---------- Exercise passage
After two months of intensive diplomacy, U.S. hopes of a dramatic breakthrough in the last and most complex phase of the Mideast peace process appear to be fast fading.

Secretary of State Warren Christopher, on a three-day tour of the region, originally had hoped to establish a framework for peace between Israel and Syria by spring. But talks in rural Maryland between the region's two most formidable foes have moved so slowly that Israeli Prime Minister Shimon Peres now appears almost certain to call early elections in May rather than wait until October, according to Israeli sources.

Peres' move may be driven by growing support in the polls. But relinquishing the strategic Golan Heights to Syria -- a key issue in the negotiations -- is not popular with many Israelis.

The likelihood of early elections is almost certain to limit the scope for compromise.

"Israel is still just as interested in the peace process. But Peres can't give the impression that Israel is prepared to give in on anything," said Ehud Sprinzak, a Hebrew University political science professor.

"For elections, he has to look tough."

Nonetheless, U.S. officials insist that the electoral process will not affect the peace effort.

"Clearly, much work remains to be done," Christopher said in a joint news conference after talks with Peres. "[But] we can continue peace negotiations under any scenario here."

And Peres said the Israeli-Syrian talks, launched at the end of last year, have resulted in "some understandings" and that the negotiations will not be hurt by whatever course his government takes.

But the hyperbole that surrounded Christopher's last two shuttles to the region, in both December and January, has disappeared. And both U.S. and Israeli officials now admit that the original schedule already faces serious setbacks and that no major real progress is likely until after Israel elects a new government.

The new deadline has effectively become November -- before the U.S. elections. Christopher, who made Mideast mediation his top foreign policy goal for 1996, hopes that securing the final phase of peace will be his diplomatic legacy.

"We would like to get an agreement this year, and this is still a realistic possibility," a senior U.S. official said.

Christopher still has a chance of pulling something off during his Mideast tour. He arrived in Jerusalem on Monday and will fly to Damascus, the Syrian capital, Tuesday for talks with President Hafez Assad and then return to Israel on Wednesday. But pessimism is pervasive in both Israel and Syria.
--------------------
_Request_:
Print the passage on the Israel-Syria peace talks word for word, starting with "But the hyperbole" and going on through "U.S. official said.".
---------- Data for analysis
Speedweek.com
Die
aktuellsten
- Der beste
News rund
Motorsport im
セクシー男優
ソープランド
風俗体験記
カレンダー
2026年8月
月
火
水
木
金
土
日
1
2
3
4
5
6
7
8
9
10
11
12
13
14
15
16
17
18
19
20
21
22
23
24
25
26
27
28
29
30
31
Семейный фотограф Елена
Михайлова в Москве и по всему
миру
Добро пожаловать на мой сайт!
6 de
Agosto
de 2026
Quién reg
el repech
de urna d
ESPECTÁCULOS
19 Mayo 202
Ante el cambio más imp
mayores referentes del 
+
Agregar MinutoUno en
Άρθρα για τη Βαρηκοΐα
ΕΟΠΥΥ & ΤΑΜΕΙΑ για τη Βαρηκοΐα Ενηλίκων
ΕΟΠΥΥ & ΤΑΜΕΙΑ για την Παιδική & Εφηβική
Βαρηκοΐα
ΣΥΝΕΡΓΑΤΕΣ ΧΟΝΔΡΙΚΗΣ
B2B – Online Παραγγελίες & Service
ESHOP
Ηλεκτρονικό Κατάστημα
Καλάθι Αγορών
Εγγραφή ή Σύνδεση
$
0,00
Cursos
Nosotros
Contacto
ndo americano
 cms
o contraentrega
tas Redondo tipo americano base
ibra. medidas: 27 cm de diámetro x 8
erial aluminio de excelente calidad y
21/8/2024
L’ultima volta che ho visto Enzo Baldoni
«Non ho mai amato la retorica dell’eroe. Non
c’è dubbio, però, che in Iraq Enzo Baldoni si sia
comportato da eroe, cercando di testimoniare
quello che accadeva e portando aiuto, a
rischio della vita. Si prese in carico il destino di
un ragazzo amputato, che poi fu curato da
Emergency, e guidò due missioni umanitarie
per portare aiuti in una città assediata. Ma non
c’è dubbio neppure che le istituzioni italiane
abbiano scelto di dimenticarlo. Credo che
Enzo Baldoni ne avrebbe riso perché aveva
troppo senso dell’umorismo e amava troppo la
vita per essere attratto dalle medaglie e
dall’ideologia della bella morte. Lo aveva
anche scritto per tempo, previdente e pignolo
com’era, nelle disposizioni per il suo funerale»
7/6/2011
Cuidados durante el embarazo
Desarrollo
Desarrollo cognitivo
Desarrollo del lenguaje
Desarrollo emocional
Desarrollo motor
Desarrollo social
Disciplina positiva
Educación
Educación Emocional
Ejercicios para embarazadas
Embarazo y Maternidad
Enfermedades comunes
--------------------
---------- Data for analysis
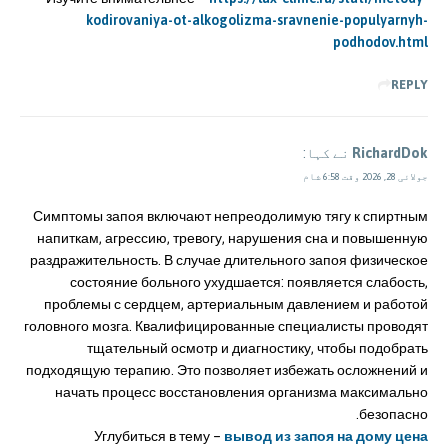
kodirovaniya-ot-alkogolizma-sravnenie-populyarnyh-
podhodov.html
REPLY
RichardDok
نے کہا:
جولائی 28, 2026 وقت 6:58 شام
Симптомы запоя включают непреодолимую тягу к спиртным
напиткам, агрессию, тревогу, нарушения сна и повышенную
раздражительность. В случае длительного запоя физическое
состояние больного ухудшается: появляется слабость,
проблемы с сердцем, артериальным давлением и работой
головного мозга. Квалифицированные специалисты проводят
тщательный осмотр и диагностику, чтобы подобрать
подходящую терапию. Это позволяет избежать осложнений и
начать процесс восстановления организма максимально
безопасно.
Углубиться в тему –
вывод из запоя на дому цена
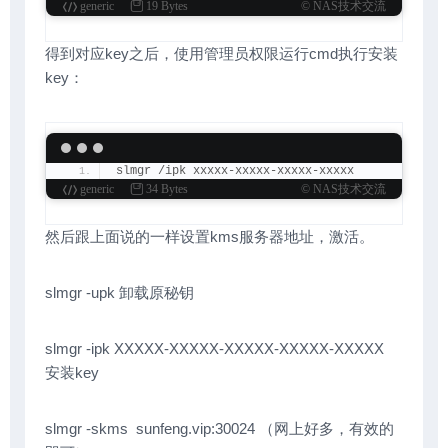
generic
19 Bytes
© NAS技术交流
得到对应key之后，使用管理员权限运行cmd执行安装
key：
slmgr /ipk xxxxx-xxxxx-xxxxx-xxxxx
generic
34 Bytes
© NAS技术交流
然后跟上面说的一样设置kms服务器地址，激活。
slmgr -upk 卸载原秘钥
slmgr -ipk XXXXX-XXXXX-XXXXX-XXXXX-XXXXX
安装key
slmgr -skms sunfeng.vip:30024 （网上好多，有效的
--------------------
---------- Data for analysis
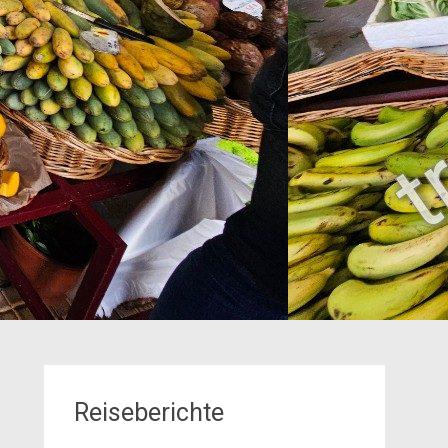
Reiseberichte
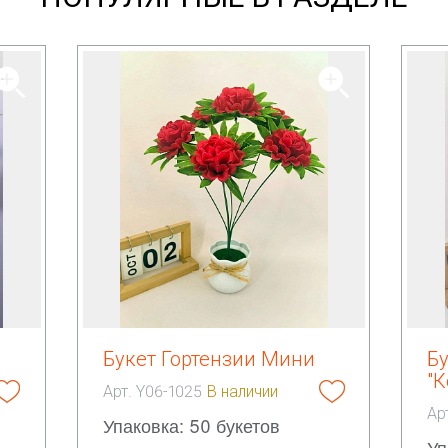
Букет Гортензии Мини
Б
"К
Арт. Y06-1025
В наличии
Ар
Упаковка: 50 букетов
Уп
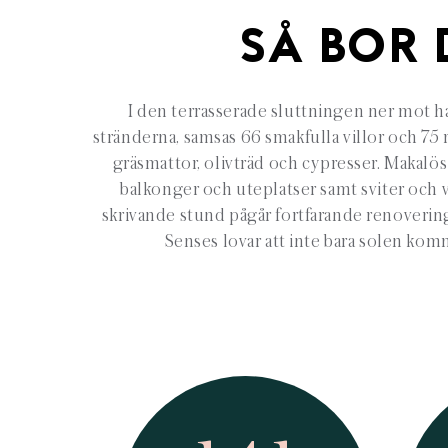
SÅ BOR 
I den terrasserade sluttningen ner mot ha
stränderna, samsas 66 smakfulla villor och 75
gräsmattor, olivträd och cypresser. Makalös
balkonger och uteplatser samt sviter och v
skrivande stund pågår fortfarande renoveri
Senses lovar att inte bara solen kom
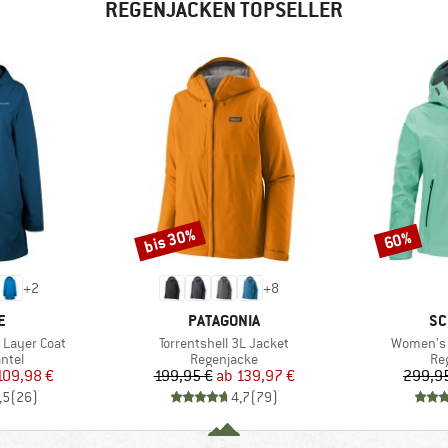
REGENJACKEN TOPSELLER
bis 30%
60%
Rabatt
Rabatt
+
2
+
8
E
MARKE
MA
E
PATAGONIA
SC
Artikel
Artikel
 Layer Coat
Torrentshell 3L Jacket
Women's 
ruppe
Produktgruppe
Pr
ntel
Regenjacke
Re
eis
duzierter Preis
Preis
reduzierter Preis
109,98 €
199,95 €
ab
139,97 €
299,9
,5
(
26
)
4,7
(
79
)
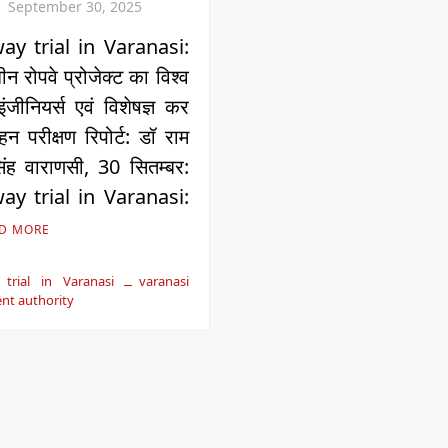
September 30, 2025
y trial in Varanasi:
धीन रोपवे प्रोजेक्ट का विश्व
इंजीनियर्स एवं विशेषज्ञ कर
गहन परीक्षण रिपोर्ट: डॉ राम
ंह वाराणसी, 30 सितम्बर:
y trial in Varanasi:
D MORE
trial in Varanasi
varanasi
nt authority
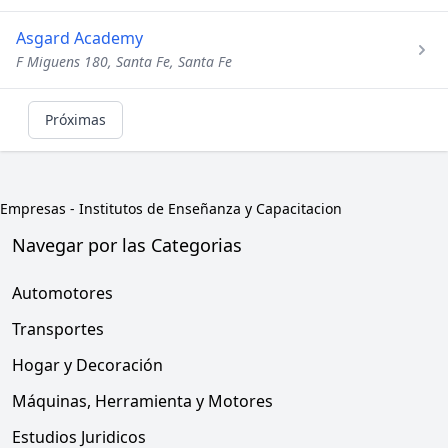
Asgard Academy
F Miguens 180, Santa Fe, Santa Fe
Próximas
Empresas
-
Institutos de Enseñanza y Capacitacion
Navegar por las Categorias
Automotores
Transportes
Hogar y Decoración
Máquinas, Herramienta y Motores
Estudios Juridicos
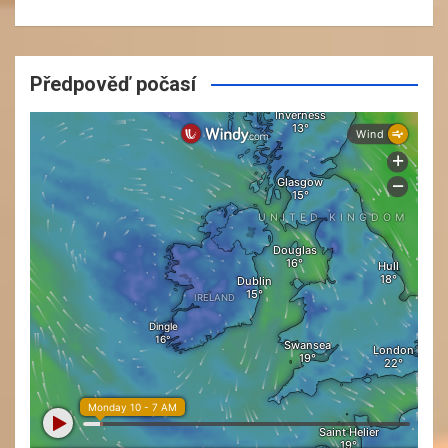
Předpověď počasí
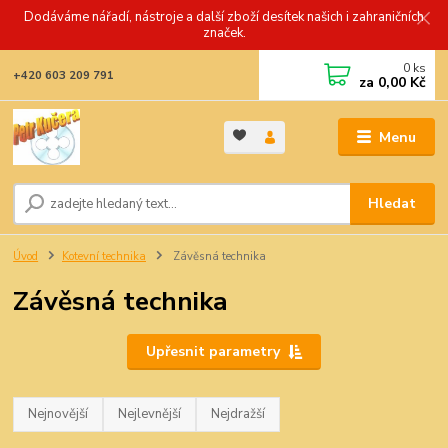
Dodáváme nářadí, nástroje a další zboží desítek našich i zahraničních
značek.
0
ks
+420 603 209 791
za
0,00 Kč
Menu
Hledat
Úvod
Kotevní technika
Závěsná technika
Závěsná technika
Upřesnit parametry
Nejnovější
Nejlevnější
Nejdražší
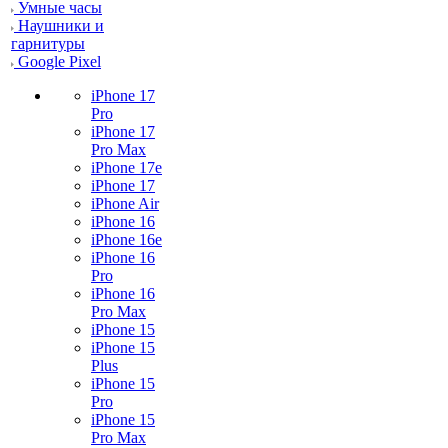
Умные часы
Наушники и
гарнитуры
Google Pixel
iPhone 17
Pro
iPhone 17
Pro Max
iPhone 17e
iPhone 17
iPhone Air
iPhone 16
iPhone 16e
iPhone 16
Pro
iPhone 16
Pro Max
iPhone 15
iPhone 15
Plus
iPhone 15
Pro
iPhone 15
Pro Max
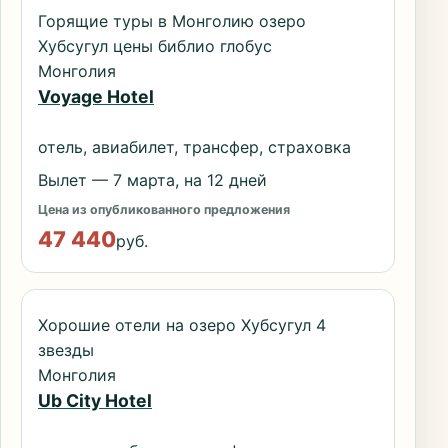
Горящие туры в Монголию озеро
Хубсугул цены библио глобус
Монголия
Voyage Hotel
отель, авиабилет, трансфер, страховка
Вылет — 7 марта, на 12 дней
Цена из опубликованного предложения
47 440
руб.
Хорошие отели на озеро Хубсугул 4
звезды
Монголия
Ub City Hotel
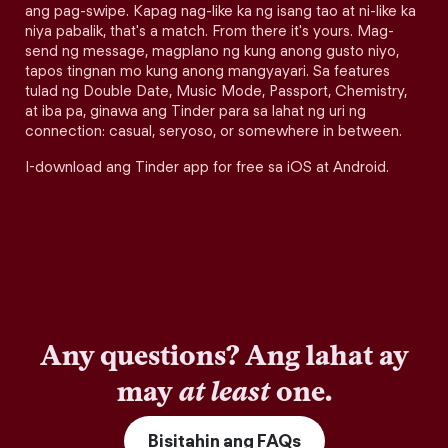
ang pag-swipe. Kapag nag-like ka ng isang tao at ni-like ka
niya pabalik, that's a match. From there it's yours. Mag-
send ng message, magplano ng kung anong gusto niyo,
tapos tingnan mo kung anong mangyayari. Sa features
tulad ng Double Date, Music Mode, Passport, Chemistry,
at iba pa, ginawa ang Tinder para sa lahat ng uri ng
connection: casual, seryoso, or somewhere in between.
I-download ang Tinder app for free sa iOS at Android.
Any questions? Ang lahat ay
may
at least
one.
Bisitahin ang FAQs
--------------------
_Your solution_:
But the hyperbole that surrounded Christopher's last two shuttles to the region, in both December and January, has disappeared. And both U.S. and Israeli officials now admit that the original schedule already faces serious setbacks and that no major real progress is likely until after Israel elects a new government.

The new deadline has effectively become November -- before the U.S. elections. Christopher, who made Mideast mediation his top foreign policy goal for 1996, hopes that securing the final phase of peace will be his diplomatic legacy.

"We would like to get an agreement this year, and this is still a realistic possibility," a senior U.S. official said.